Due to passing on Wednesday, Brent crude futures for October were under $2.78 at $96.53 a barrel following Tuesday’s $5.78 decline. The more active November contract was under $1.37, or 1.4%, at $96.47 a barrel.
U.S. West Texas Intermediate (WTI) crude futures were under $1.31, or 1.43%, at $90.33 a barrel by 1303 GMT, after gliding $5.37 in the prior session on recession fears.
Both contracts dropped by higher than 3% in earlier trade
Eurozone inflation leaped to a record high further. It will soon hit double-digit territory, indicating a string of large interest rate hikes even as a bitter recession seems inevitable.
Inflation in the 19 countries conveying the euro currency revved to 9.1% in August from 8.9% a month earlier. Meantime, U.K. bonds resumed a quick sell-off on a scale not seen after the 1990s because of the country’s bleak economic outlook.

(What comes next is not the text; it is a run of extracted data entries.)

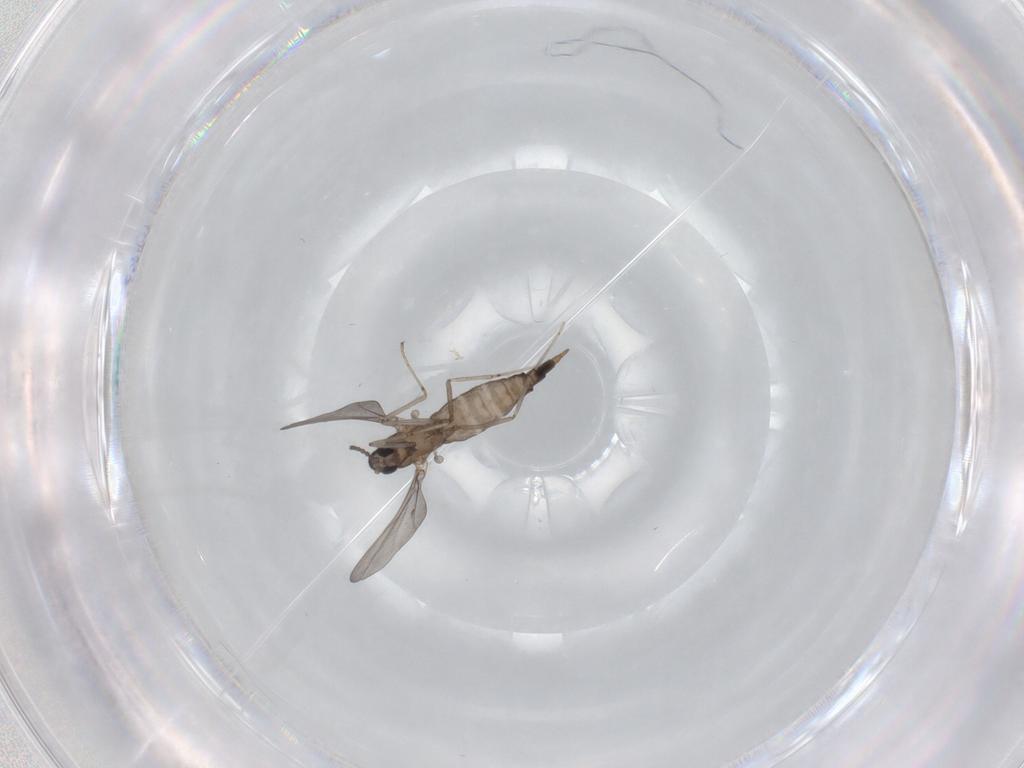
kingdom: Animalia
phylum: Arthropoda
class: Insecta
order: Diptera
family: Cecidomyiidae
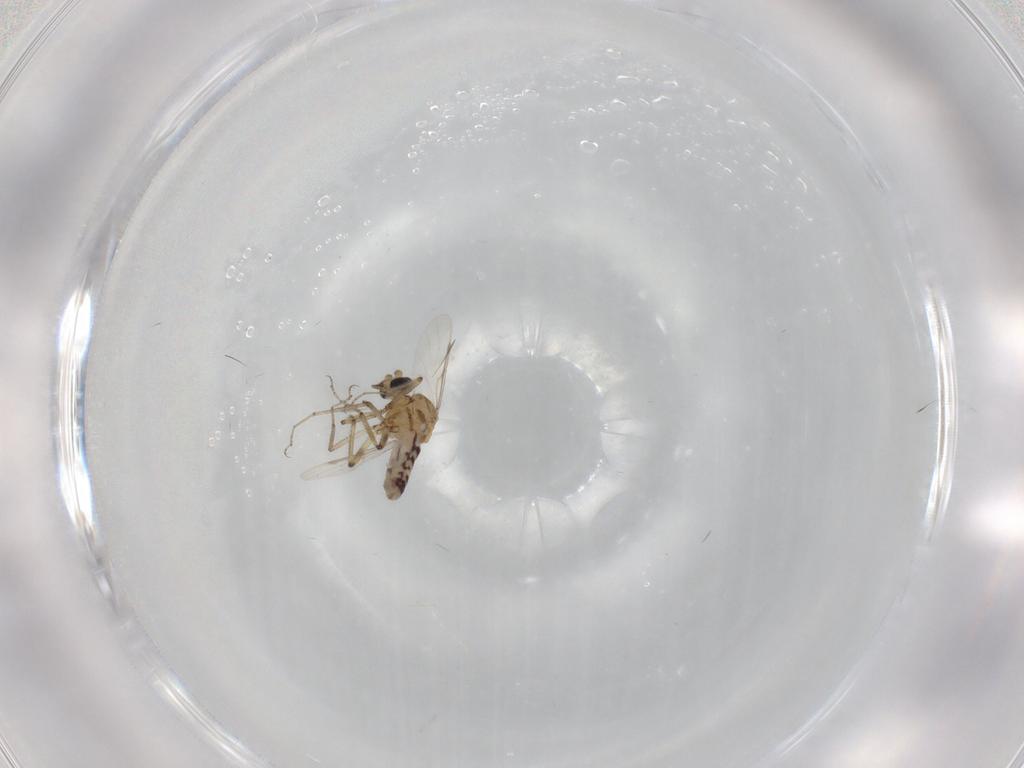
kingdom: Animalia
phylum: Arthropoda
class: Insecta
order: Diptera
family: Ceratopogonidae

China’s factory activity expanded declines in August as new coronavirus infections, the worst heatwaves in decades, and an embattled parcel sector weighed on production, indicating the economy will work to sustain momentum.
Parts of China’s southern city of Guangzhou set coronavirus curbs on Wednesday, entering the tech hub of Shenzhen in fighting flare-ups and fuelling uncertainty over commerce and daily life in two of the region’s most economically dynamic cities.
A report by the Joint Technical Committee of the Organization of the Petroleum Exporting Countries (OPEC) and partners named OPEC+ measured the bearish signals.
In it, the JTC expressed its base case scenario was an oil abundance this year of 900,000 barrels per day (BPD), up 100,000 BPD from its prediction a month earlier.